:: Complete the following ::
- a) In the piece on losing yourself in a relationship, turn the paragraph beginning "First of all, no it's not a bad thing" into a short bulleted list that keeps its main points.
- b) Extend the piece on losing yourself in a relationship by writing what comes after its final paragraph.

:: Supplied passage ::
Let's talk about losing yourself in a relationship. We all know that one friend who gets so wrapped up in their relationship to the point where they become different, someone you don't even know anymore (maybe that friend is you). It happens so often and frequently, but why? Is it even a bad thing that we become different when we get into relationships? Let's get into it, shall we?
First of all, no it's not a bad thing that we change in our relationships, it's actually necessary and normal. Where it starts to become problematic is when the change is not aligned with our most authentic selves. We're changing to serve someone else with no benefit to ourselves (hey people pleasing!)
What's the difference between losing ourselves vs. growing?
You feel disconnected to yourself
This disconnection will often stem deep and look like someone who’s moving through life unconsciously. What do I mean by that? You’re not tuned into yourself and unaware of the impact you have or how you’re being impacted. This is often the result of constantly dismissing your wants/needs and ignoring your gut.
You feel off, unhappy, or not yourself
This one often shows up as not really being able to put a finger on what’s wrong, but you know something isn’t right. You don’t feel like yourself and find that you’re just going through the motions. Overwhelmingly, you just feel like you’re surviving, not really living or thriving.
You’re no longer doing things that bring joy or even know what that looks like anymore
Similarly to number 2, things that in the past felt enjoyable or happy, aren’t feeling that way anymore. This is directly tied to the disconnection that you feel within yourself. When you’re not attuned to you anymore, how can you know what things bring happiness or feel like you anymore?

:: Information ::
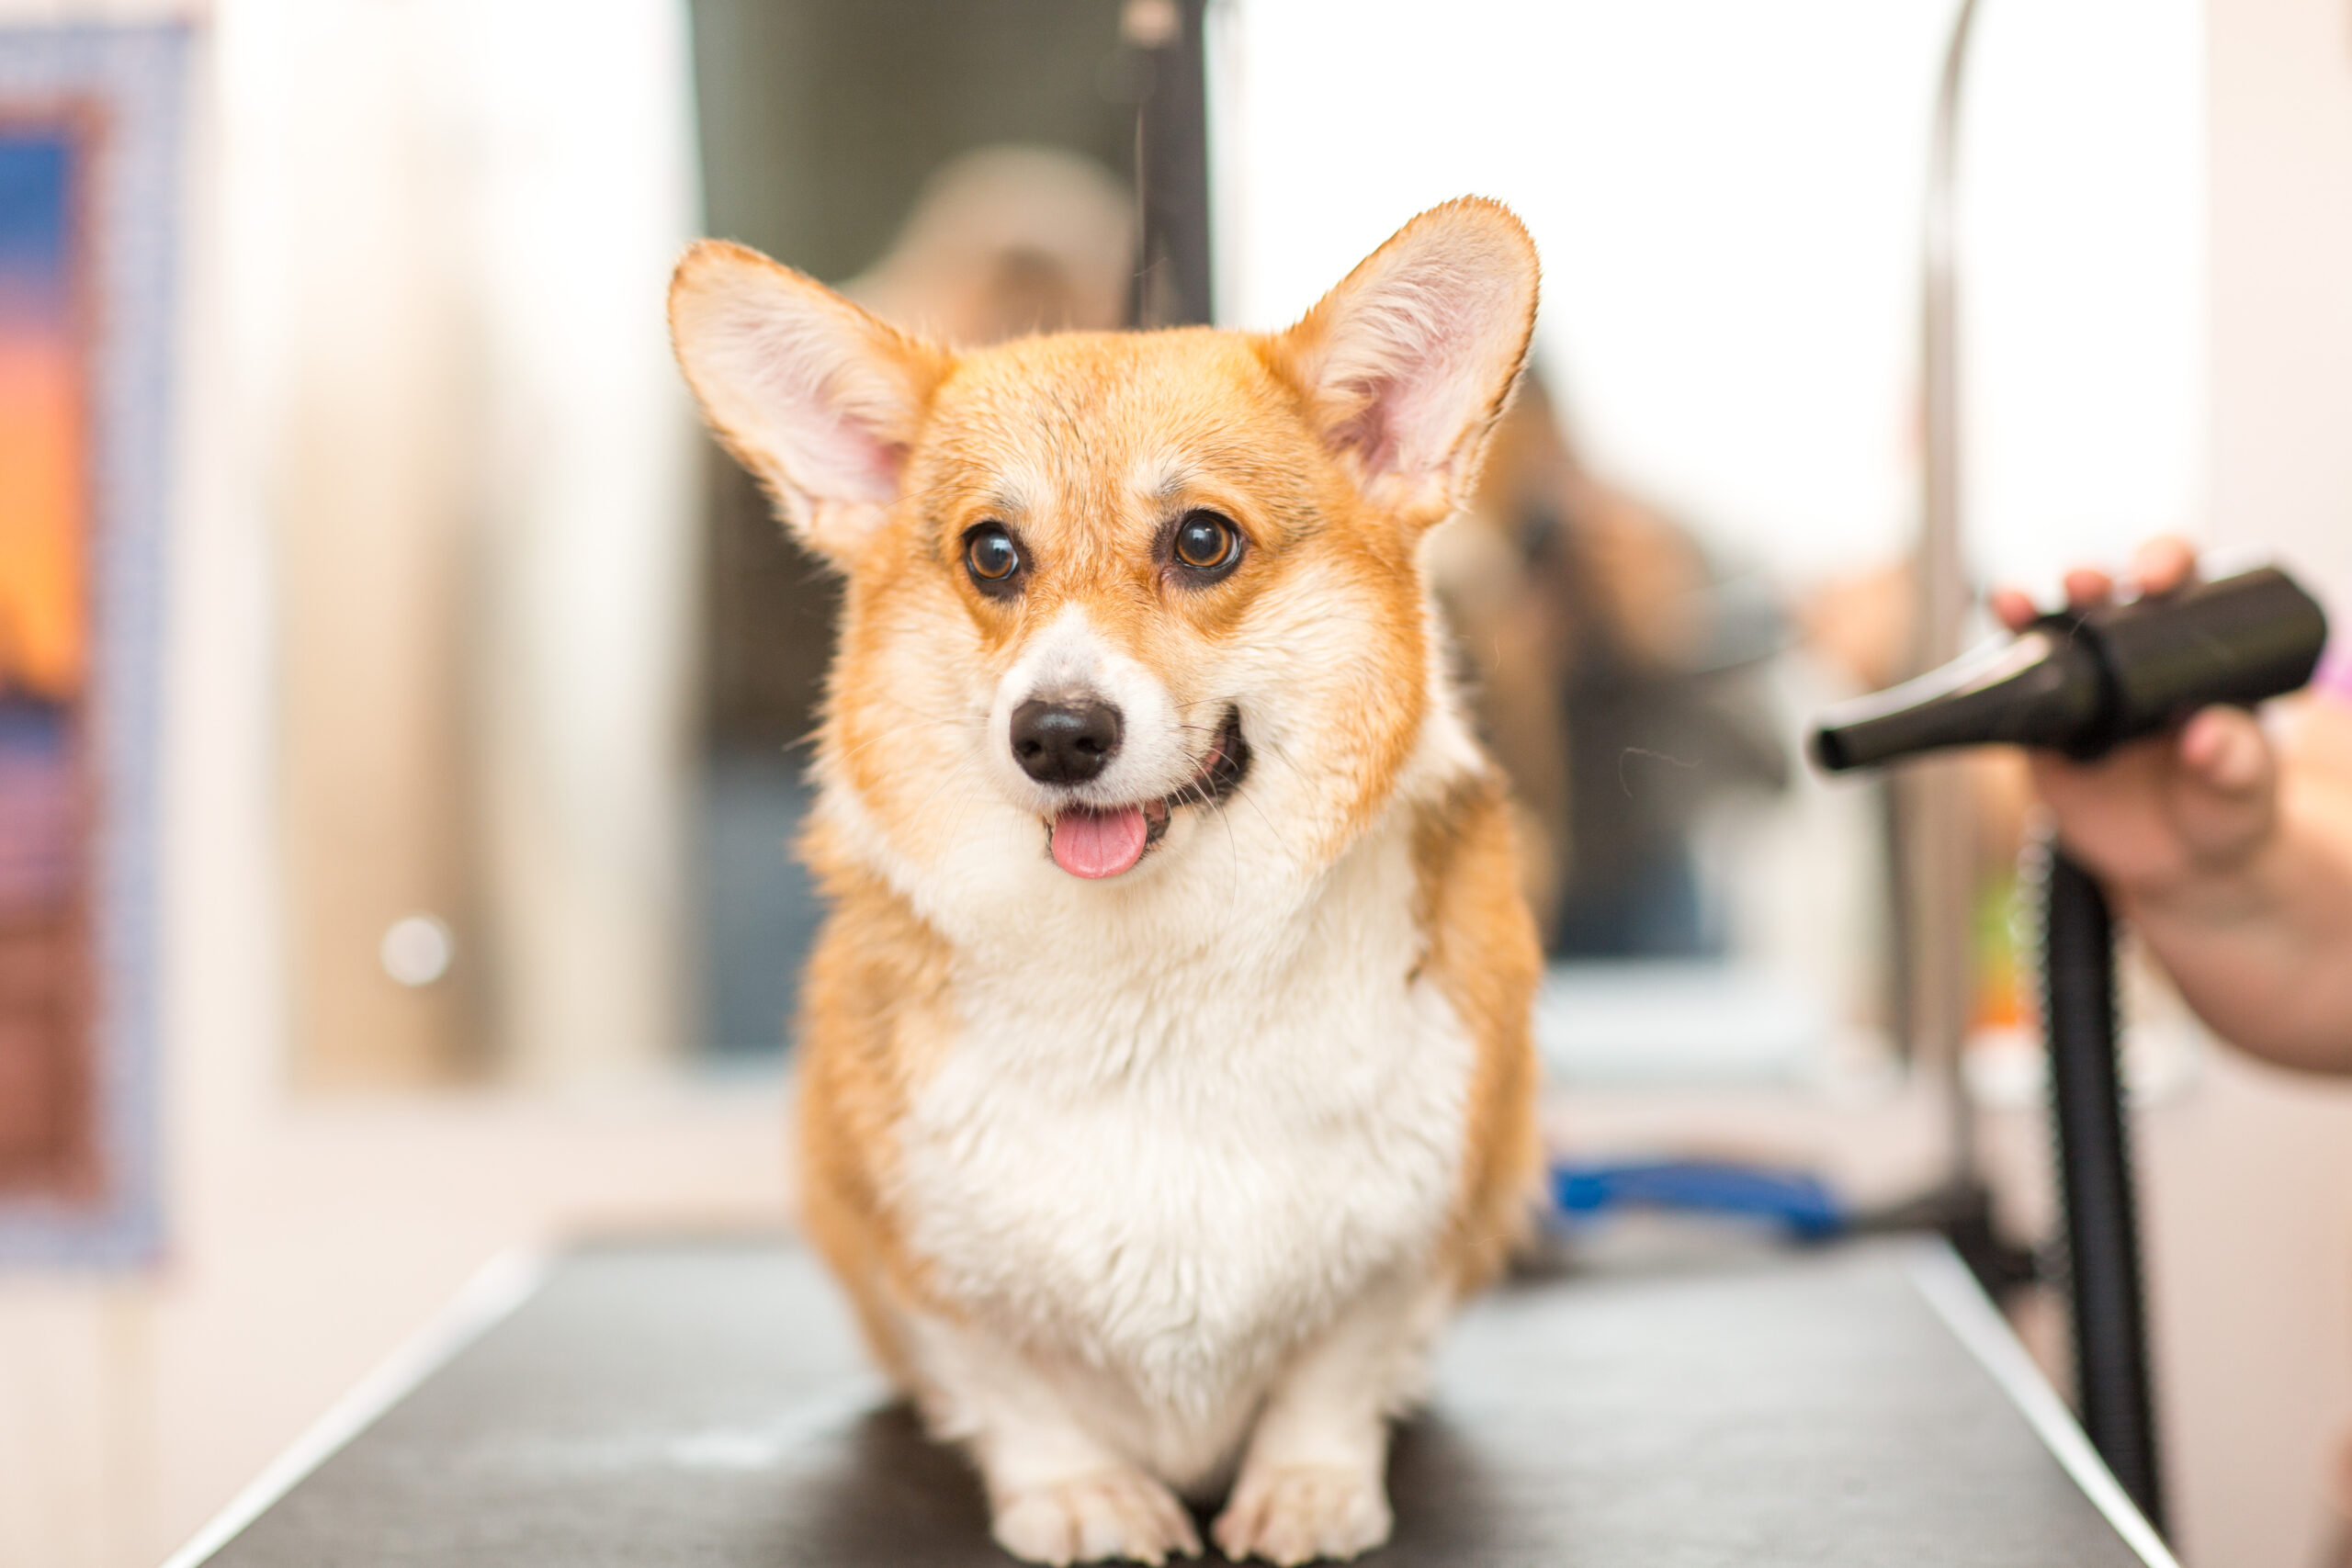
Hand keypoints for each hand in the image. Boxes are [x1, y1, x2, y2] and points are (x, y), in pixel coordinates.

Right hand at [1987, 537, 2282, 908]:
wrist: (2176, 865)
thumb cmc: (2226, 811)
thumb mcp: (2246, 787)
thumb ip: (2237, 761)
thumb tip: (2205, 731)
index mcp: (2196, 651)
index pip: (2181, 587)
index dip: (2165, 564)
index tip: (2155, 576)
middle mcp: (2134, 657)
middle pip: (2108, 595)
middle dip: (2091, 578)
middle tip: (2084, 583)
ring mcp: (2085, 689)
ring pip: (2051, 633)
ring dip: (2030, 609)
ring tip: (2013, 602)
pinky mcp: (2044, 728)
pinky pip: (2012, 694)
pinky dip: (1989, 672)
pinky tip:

:: Answers in order ::
- a)
- Changing in a relationship is not a bad thing; it is necessary and normal.
- It becomes a problem when the change does not match your most authentic self.
- That happens when you change only to serve someone else and get no benefit yourself, as in people pleasing.

- b)
You’ve isolated from your support system, close friends, or family
This isolation stems from feeling not like yourself. Your family or friends highlight a part of you that you’re not attuned to anymore. It could also be because you like spending your time in your partnership because it brings up a sense of identity in a lot of ways.
Your world becomes centered around your partner
They become your world in a codependent type of way. So, being attached to them reduces anxiety or the stress of being alone. Again, if you’re not feeling connected to yourself, feeling alone can feel scary because it heightens that disconnection.
Couples therapy helps to address a lot of these concerns because we’re digging into the dynamics that are happening between you both. However, individual therapy will also uncover these issues and highlight them to you, whether you’re in a relationship or not.